Re: Spec review request: CSV on the Web

On 19 April 2015 at 09:06, Ivan Herman <ivan@w3.org> wrote:
>
>> On 19 Apr 2015, at 01:07 , ashok malhotra <ashok.malhotra@oracle.com> wrote:
>>
>> Shouldn't it be possible to create Relational tables from tabular data?
>> That is, after all, a popular use of tabular data.
>> There are probably existing tools and standards to do this but I would
>> think it was worth at least a mention.
>>
>
> Hi Ashok,
>
> I am not sure what you mean. At the moment, the group has produced (apart from the specification of the generic metadata for CSV files) a specification to convert a CSV file into simple JSON and into RDF. Do you mean to specify converting a CSV file into an RDB Table, essentially, to produce a Database Schema? I certainly see that this may be useful but (a) you seem to suggest that such tools and standards already exist for this, (b) the group certainly does not have the right expertise to do that (let alone not being chartered for it:-).
>
> What do you think is possible and worth doing under these circumstances? It is really not clear to me...

Perhaps Ashok is alluding to the RDB2RDF efforts that he co-chaired,
and that our charter refers to, i.e.
http://www.w3.org/2013/05/lcsv-charter "The output of the mapping
mechanism for RDF MUST be consistent with either the RDF Direct
Mapping or R2RML so that if a table from a relational database is
exported as CSV and then mapped it produces semantically identical
data." The draft at
https://github.com/w3c/csvw/wiki/Deviations-from-the-charter and re
direct mappings https://github.com/w3c/csvw/issues/455 are pertinent,
articulating how the CSVW csv2rdf work corresponds to a basic RDB2RDF
direct mapping and also explains why we didn't try to push the idea of
using R2RML further, although we left in appropriate extensibility
hooks.

There is btw a rough experiment at
https://github.com/w3c/csvw/blob/gh-pages/examples/tests/scenarios/chinook/attempts/attempt-1/chinook.rml.ttl
(and nearby) that shows one way of applying a nonstandardized variant
of R2RML ("RML") to this problem, mapping in that case several linked
relational tables (serialized to CSV) into RDF. The Wiki link above
explains why we didn't feel this line of enquiry was ready for the
REC-track, although the approach we have taken puts in place several
important pieces that would be necessary for R2RML-based mapping
approaches to be fruitfully explored.

Although conceptually a bundle of CSVs can seem very much like a
relational database, the workflows, skills, incentives and tooling
surrounding their publication can vary significantly from the RDB
world. I believe we've found a reasonable and attractive tradeoff
between simplicity and expressivity: the CSVW design maps similarly
into both colloquial JSON and into reasonably expressive RDF, while
providing hooks for other mapping approaches (both textual e.g.
Mustache-style) and semweb (more complex RDF triple patterns via
R2RML/RML) to be attached when the expertise and interest is there.

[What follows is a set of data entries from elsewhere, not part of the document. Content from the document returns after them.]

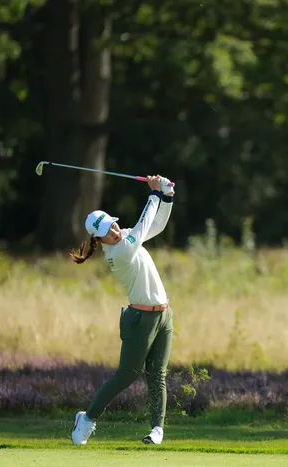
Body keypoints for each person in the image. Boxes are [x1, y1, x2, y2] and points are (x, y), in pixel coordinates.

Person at [69, 175, 175, 446]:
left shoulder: (127, 237)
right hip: (140, 320)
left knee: (158, 375)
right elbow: (143, 225)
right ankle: (87, 419)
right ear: (99, 238)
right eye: (108, 231)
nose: (115, 231)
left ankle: (157, 429)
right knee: (127, 375)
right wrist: (154, 194)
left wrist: (167, 196)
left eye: (113, 225)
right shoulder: (119, 253)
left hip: (163, 315)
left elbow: (155, 226)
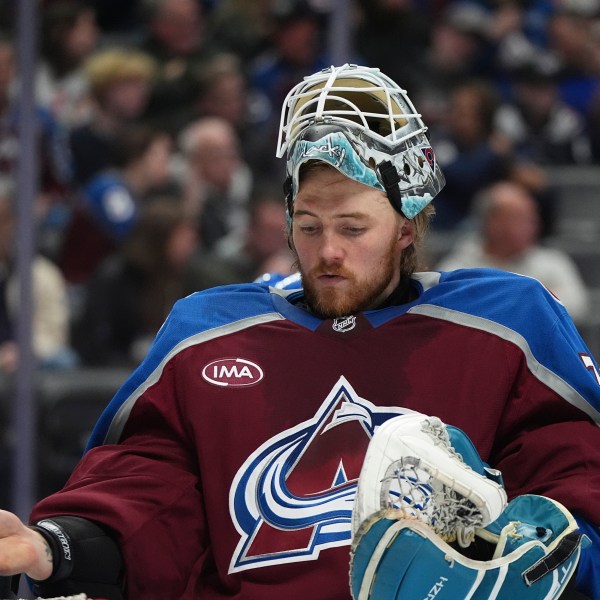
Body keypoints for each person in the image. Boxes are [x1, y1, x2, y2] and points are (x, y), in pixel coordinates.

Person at [0, 64, 599, 600]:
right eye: (308, 227)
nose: (328, 251)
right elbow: (150, 495)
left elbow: (576, 482)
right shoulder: (206, 333)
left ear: (407, 228)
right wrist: (56, 547)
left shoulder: (507, 324)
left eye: (353, 227)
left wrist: (552, 555)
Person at [437, 179, 591, 324]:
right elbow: (446, 309)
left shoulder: (552, 262)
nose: (534, 225)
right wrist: (535, 298)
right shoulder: (458, 268)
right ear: (493, 223)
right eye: (521, 218)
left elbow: (577, 305)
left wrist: (498, 302)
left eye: (533, 218)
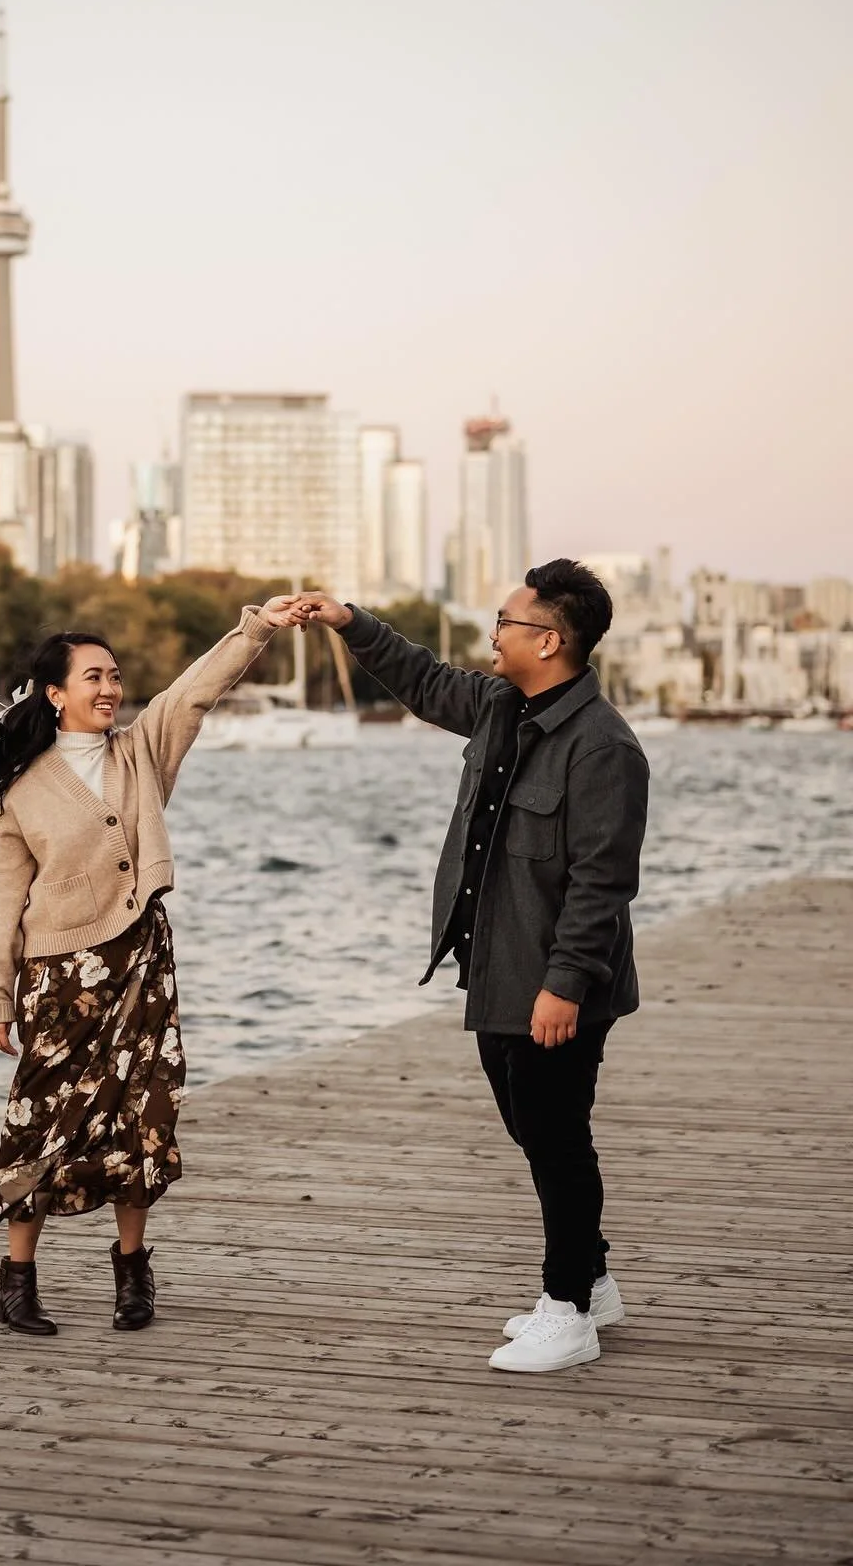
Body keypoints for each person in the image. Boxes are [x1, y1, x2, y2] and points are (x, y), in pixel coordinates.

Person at [297, 560, 648, 1373]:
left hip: (556, 983)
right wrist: (349, 621)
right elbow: (422, 680)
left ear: (550, 641)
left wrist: (564, 985)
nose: (493, 634)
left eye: (506, 622)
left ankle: (568, 1310)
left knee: (557, 1139)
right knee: (532, 1128)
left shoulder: (604, 747)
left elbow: (602, 881)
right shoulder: (498, 705)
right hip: (496, 967)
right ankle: (592, 1281)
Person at [0, 595, 303, 1337]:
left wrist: (258, 627)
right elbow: (2, 901)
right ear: (55, 693)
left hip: (141, 962)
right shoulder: (23, 787)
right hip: (59, 979)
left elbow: (195, 690)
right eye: (93, 677)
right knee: (38, 1121)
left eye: (115, 675)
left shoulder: (141, 753)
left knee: (144, 1115)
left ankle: (133, 1274)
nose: (110, 688)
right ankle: (17, 1280)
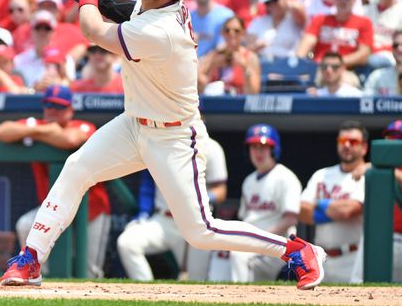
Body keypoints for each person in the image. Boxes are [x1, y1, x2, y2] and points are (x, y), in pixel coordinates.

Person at [0, 0, 326, 289]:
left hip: (174, 136)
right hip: (133, 124)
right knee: (77, 168)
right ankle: (31, 258)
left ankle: (297, 250)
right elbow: (131, 11)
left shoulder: (162, 31)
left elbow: (93, 31)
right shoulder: (156, 7)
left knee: (201, 231)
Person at [0, 85, 111, 279]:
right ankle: (36, 274)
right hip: (53, 209)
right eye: (49, 105)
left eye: (59, 107)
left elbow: (70, 139)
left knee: (90, 272)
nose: (53, 111)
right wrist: (45, 129)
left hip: (91, 210)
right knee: (25, 224)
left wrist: (36, 131)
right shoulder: (39, 126)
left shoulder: (82, 125)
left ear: (70, 110)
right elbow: (1, 131)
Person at [117, 137, 228, 282]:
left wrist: (199, 199)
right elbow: (148, 183)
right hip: (163, 220)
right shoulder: (158, 143)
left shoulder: (211, 147)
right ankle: (147, 293)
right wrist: (143, 214)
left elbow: (221, 191)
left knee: (196, 281)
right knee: (127, 243)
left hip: (195, 221)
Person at [351, 121, 402, 282]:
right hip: (393, 239)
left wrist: (375, 168)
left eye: (399, 137)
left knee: (371, 244)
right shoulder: (385, 167)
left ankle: (356, 286)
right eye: (389, 136)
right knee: (394, 287)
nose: (392, 140)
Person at [230, 125, 301, 283]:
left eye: (263, 147)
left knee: (239, 256)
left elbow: (290, 219)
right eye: (254, 147)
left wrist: (262, 239)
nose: (258, 152)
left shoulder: (285, 177)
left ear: (273, 150)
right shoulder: (248, 181)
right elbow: (244, 218)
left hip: (279, 245)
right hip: (254, 244)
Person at [299, 121, 367, 283]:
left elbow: (349, 210)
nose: (347, 145)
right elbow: (301, 211)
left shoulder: (367, 175)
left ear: (364, 147)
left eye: (353, 142)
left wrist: (318, 205)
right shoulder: (321, 174)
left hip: (352, 256)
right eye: (342, 141)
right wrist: (334, 209)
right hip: (321, 258)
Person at [296, 0, 373, 69]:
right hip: (319, 69)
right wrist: (297, 61)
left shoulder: (364, 22)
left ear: (354, 0)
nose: (343, 0)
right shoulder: (321, 19)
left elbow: (364, 54)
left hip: (347, 70)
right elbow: (308, 42)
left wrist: (335, 64)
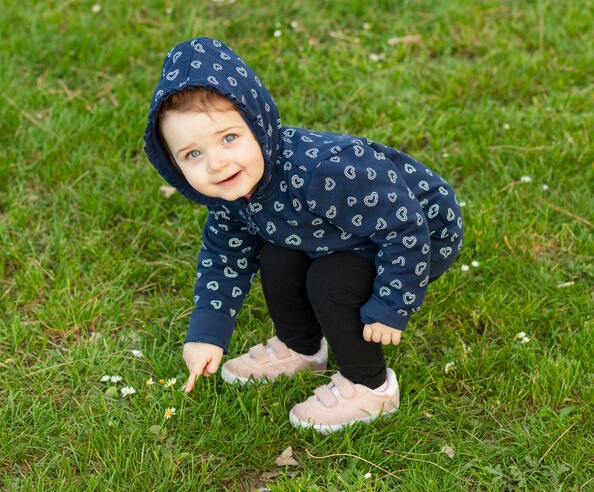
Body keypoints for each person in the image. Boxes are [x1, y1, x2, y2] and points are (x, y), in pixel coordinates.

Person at [143, 37, 464, 434]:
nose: (217, 164)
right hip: (338, 229)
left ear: (257, 124)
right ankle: (302, 346)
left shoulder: (321, 173)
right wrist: (208, 333)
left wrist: (392, 303)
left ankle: (371, 386)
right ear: (172, 163)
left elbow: (404, 224)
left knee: (331, 281)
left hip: (418, 231)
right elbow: (224, 259)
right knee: (277, 256)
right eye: (193, 154)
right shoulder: (231, 197)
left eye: (229, 138)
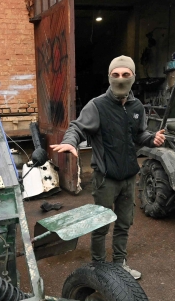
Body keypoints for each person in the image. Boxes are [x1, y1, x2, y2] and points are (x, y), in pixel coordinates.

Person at [51, 55, 166, 280]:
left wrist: (152, 139)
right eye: (116, 75)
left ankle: (120, 264)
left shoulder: (137, 106)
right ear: (109, 77)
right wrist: (70, 141)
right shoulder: (97, 106)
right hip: (105, 179)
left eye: (125, 75)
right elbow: (77, 127)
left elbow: (139, 134)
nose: (120, 79)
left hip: (128, 178)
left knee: (124, 223)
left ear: (133, 77)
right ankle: (99, 268)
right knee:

But perhaps I am over-interpreting Ashok's "Shouldn't it be possible
to create Relational tables from tabular data?" question. Another
angle is to note that
http://www.w3.org/TR/tabular-data-model/#datatypes +
http://www.w3.org/TR/tabular-data-model/#dfn-table-foreign-keys are
probably the most important reference for considering w.r.t. RDB/SQL
dumps, and that it might be useful to have an "at a glance" paragraph
(in our Wiki or blog if not in specs) for SQL-oriented readers that
could help encourage people with the appropriate expertise to create
tools that turn CSVs + W3C CSVW metadata back into e.g.
MySQL/PostGres/Oracle/etc SQL database creation scripts. Perhaps
Gregg's recent post at
http://greggkellogg.net/2015/04/implementing-csv-on-the-web/ even does
this, i.e. a Postgres expert reading that blog post and building on
top of https://github.com/ruby-rdf/rdf-tabular might find it trivial
to write import/export tools.

Dan

Received on Sunday, 19 April 2015 10:30:17 UTC